• TASK:
Count the lines in the following data that include "Position". Please write only the number.

○ ○ ○

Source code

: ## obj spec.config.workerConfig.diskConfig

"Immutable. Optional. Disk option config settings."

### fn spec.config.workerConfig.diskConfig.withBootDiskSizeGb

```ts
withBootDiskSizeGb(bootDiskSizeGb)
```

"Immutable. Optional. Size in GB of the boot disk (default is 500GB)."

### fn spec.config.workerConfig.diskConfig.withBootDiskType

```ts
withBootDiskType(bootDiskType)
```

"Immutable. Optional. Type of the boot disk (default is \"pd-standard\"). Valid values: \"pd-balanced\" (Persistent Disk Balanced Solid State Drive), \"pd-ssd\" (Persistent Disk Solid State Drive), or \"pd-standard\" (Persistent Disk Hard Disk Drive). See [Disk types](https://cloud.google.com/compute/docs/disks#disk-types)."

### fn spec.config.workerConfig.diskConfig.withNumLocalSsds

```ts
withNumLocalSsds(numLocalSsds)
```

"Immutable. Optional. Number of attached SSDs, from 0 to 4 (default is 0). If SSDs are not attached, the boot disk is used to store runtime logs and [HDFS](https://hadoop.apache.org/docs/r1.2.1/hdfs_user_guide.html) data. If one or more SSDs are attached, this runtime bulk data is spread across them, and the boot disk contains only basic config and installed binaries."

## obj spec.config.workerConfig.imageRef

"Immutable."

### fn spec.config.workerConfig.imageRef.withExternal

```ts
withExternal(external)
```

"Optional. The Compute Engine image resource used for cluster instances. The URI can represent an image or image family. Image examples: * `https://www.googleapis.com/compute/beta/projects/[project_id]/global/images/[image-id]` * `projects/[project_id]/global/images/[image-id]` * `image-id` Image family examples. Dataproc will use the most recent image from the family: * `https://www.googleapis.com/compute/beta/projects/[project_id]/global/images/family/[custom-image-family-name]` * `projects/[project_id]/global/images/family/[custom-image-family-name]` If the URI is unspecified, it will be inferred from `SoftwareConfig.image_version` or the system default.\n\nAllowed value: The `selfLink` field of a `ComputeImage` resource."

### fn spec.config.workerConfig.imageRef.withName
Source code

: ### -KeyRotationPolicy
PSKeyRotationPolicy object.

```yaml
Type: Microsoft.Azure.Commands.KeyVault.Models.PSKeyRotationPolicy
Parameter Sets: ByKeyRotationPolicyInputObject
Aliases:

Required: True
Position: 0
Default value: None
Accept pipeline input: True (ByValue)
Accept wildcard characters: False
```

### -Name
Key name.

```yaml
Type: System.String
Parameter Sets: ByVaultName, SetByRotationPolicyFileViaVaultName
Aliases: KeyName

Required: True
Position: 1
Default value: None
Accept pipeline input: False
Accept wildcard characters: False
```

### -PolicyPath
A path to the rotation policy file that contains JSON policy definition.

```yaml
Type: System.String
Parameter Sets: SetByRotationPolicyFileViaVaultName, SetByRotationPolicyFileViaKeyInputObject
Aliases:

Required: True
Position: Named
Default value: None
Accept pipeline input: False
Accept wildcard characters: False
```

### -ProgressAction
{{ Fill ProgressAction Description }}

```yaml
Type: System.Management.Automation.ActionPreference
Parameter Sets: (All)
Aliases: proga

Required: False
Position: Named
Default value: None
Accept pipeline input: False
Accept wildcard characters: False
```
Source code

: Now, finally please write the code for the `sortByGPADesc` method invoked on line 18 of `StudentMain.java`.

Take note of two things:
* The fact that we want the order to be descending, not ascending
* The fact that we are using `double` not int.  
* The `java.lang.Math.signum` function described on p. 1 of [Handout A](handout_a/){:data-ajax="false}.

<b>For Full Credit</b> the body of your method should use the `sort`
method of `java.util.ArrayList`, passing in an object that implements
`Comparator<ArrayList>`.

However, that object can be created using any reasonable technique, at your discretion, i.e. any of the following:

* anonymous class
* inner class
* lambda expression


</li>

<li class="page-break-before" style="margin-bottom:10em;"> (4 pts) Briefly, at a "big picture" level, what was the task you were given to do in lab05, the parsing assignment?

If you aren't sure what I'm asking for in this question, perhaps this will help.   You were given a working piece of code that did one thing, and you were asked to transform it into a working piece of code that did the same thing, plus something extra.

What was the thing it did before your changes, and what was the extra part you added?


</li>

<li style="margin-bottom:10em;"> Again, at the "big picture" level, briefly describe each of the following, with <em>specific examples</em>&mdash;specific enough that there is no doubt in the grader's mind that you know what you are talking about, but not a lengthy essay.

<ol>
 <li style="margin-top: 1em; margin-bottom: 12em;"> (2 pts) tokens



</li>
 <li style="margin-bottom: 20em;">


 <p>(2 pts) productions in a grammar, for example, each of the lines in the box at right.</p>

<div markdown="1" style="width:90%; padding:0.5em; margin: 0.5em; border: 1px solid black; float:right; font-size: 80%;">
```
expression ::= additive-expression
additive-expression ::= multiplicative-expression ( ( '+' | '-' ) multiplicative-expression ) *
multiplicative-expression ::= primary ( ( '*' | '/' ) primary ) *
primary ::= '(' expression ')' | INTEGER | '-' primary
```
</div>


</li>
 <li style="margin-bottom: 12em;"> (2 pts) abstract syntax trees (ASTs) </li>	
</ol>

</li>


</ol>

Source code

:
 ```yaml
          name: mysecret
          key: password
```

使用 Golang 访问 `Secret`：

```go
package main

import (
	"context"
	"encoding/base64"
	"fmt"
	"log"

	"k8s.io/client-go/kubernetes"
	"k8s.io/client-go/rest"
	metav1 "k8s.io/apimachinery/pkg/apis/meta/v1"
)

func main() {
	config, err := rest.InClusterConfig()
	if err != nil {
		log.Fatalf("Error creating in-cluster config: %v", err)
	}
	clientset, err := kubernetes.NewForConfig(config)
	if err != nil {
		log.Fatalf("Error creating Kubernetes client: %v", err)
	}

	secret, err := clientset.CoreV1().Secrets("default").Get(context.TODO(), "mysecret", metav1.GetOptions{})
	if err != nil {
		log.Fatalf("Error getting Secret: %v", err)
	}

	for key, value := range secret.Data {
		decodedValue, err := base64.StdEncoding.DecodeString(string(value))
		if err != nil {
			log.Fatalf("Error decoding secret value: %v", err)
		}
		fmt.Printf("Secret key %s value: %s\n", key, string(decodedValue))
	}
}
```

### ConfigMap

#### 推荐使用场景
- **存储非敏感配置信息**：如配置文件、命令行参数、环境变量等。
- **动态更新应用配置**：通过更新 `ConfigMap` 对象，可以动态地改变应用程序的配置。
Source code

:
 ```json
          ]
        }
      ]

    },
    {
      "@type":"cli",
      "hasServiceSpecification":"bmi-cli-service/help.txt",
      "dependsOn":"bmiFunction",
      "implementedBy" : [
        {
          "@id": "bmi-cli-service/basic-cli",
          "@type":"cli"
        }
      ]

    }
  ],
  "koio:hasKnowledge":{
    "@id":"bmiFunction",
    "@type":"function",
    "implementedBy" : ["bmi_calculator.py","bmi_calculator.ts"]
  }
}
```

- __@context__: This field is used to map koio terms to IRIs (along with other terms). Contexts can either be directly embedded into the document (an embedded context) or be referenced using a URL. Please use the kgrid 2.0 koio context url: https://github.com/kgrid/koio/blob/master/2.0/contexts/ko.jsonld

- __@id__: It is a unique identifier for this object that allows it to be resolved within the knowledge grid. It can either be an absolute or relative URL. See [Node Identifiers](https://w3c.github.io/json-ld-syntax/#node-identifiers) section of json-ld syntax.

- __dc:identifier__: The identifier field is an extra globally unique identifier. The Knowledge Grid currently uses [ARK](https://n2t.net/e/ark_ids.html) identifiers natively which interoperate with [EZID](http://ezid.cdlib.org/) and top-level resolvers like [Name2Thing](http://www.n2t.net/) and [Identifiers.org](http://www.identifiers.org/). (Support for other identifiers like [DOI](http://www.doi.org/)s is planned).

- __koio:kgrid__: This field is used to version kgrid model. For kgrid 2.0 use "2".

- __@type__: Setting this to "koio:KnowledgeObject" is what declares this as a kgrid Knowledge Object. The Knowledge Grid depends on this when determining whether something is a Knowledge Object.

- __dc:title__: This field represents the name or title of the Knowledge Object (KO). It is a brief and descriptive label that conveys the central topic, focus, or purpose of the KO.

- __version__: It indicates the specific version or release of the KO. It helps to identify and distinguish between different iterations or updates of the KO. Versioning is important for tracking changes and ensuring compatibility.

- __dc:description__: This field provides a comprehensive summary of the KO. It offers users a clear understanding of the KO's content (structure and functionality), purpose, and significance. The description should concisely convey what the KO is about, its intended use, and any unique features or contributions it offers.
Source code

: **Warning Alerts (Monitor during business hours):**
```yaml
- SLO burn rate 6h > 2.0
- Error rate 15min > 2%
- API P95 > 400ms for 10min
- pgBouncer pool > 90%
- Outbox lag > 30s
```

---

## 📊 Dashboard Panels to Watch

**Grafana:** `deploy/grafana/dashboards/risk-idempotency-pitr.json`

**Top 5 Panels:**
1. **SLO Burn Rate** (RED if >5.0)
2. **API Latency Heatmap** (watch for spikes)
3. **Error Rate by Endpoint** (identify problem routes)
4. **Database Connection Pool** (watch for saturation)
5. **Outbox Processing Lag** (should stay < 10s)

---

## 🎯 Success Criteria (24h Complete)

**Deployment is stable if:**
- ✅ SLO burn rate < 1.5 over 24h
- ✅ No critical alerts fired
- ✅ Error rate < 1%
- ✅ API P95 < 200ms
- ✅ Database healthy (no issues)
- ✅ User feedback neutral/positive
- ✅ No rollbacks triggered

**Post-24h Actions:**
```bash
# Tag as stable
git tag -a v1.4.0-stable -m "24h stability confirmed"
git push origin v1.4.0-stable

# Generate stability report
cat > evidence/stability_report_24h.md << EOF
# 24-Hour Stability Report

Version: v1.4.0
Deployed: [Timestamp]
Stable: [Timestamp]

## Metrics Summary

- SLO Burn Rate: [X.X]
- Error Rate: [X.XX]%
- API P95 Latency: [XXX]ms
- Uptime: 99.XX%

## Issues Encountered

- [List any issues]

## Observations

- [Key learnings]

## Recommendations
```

○ ○ ○

• RESPONSE AREA:
4